Walcott delivered his opening remarks over the shouting. At one point, he said, “We appreciate the activism, and we look forward to having you participate in our discussion.”

But when Walcott turned the microphone over to Coleman, the tone shifted.

Coleman looked out at the half-filled auditorium, turned to Walcott, and asked if the chancellor thought it was time to shift gears. The pair conferred for a moment and then called off the question-and-answer portion of the event, instead ushering attendees to the third floor, where classrooms had been prepared for small-group sessions about the core standards.

Members of the panel, who had not said anything in the auditorium, left the stage with Walcott and Coleman.

The protesters stayed downstairs and continued chanting. Asked why they had not signed up to attend — and potentially disrupt — the small-group sessions, protesters said they had not wanted to raise the ire of more than a dozen police officers stationed in and around the building. Based on the number of people who entered the meeting, Walcott said there would be 14 small-group meetings, but only three went forward.

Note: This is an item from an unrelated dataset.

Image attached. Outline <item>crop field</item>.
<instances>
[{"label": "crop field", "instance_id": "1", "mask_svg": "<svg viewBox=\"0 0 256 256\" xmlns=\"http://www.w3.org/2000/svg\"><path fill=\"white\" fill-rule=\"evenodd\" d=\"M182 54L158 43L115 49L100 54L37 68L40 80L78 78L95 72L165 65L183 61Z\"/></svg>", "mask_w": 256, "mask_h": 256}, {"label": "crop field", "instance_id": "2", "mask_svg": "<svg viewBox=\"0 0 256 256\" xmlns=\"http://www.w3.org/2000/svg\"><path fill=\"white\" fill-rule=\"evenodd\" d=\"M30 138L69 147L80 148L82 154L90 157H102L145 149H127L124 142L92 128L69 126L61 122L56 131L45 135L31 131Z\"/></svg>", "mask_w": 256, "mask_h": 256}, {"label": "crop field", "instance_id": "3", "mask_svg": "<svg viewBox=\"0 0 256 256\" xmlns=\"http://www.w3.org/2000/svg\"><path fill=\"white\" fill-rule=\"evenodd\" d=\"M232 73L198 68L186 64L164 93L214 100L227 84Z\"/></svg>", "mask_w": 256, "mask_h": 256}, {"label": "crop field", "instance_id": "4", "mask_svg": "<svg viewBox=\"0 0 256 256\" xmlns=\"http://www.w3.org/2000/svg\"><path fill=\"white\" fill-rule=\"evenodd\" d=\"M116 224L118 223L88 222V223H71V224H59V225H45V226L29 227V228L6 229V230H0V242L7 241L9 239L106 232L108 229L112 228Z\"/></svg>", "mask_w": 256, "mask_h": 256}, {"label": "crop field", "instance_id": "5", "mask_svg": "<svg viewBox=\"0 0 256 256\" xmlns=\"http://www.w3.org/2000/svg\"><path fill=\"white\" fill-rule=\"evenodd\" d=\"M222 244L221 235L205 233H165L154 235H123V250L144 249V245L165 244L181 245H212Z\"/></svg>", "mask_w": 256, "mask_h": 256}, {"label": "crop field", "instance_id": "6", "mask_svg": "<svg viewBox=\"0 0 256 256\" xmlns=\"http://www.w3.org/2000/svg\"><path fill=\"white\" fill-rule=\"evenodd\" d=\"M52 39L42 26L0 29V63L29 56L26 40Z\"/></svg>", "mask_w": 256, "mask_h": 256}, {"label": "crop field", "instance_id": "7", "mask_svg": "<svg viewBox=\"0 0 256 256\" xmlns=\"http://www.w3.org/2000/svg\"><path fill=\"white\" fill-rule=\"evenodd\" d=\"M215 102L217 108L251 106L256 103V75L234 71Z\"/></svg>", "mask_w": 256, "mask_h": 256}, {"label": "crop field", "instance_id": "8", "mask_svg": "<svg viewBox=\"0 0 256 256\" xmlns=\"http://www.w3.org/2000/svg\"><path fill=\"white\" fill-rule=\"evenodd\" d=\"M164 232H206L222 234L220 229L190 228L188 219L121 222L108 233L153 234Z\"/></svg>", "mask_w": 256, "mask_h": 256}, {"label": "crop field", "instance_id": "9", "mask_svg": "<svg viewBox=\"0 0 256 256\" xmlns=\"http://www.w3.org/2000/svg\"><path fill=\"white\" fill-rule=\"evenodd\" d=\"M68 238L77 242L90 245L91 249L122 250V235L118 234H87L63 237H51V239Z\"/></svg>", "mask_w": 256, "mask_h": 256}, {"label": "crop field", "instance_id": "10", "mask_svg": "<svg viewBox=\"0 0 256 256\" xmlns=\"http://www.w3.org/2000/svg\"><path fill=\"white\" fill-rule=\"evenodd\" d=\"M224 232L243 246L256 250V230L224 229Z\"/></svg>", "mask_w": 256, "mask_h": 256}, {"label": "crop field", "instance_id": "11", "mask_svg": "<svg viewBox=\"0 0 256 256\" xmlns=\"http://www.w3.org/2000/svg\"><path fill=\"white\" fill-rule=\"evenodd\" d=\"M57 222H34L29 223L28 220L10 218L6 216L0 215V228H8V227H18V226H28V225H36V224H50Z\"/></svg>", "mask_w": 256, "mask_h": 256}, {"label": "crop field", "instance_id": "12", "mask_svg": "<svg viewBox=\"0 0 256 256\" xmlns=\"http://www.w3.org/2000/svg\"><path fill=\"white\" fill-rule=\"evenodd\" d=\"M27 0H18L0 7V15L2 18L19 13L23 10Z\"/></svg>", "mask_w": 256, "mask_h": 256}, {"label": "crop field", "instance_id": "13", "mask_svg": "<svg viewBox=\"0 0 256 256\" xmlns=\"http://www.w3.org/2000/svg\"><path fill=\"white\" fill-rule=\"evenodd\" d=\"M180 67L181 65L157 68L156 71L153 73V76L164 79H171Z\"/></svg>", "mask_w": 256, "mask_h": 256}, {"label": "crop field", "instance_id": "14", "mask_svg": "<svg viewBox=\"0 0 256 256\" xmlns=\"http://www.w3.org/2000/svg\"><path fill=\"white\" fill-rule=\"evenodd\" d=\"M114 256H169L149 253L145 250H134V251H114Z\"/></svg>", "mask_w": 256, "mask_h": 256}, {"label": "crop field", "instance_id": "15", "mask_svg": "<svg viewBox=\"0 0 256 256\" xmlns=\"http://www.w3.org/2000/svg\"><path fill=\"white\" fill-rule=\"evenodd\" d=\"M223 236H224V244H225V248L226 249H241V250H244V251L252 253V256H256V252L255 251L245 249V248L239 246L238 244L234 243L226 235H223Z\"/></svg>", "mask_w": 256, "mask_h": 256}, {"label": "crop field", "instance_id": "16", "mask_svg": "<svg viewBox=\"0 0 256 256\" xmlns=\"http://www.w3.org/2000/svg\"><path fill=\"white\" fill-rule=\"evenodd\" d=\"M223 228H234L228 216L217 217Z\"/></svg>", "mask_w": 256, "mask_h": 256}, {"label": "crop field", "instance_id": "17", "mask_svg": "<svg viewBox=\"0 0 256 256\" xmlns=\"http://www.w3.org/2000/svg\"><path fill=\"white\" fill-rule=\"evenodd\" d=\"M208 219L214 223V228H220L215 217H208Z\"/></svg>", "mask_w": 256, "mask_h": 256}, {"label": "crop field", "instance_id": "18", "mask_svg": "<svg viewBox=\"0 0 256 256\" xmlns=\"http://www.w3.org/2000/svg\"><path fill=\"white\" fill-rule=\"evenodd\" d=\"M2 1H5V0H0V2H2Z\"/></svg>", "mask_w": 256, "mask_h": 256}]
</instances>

At about 7:20 p.m., the protesters, whose numbers had dwindled, filed out of the building, but not before they promised another action in the Occupy Public Education movement: a “general assembly” on the steps of Tweed Courthouse, the Department of Education’s headquarters, next month.

To reporters, Walcott said tonight’s meeting had accomplished its goal, even though it hadn’t gone exactly according to plan.

“The event is still taking place and people are still getting information,” he said. “We wanted to have a large group setting where David would talk to the audience and then give them a question an answer session. That couldn’t happen.”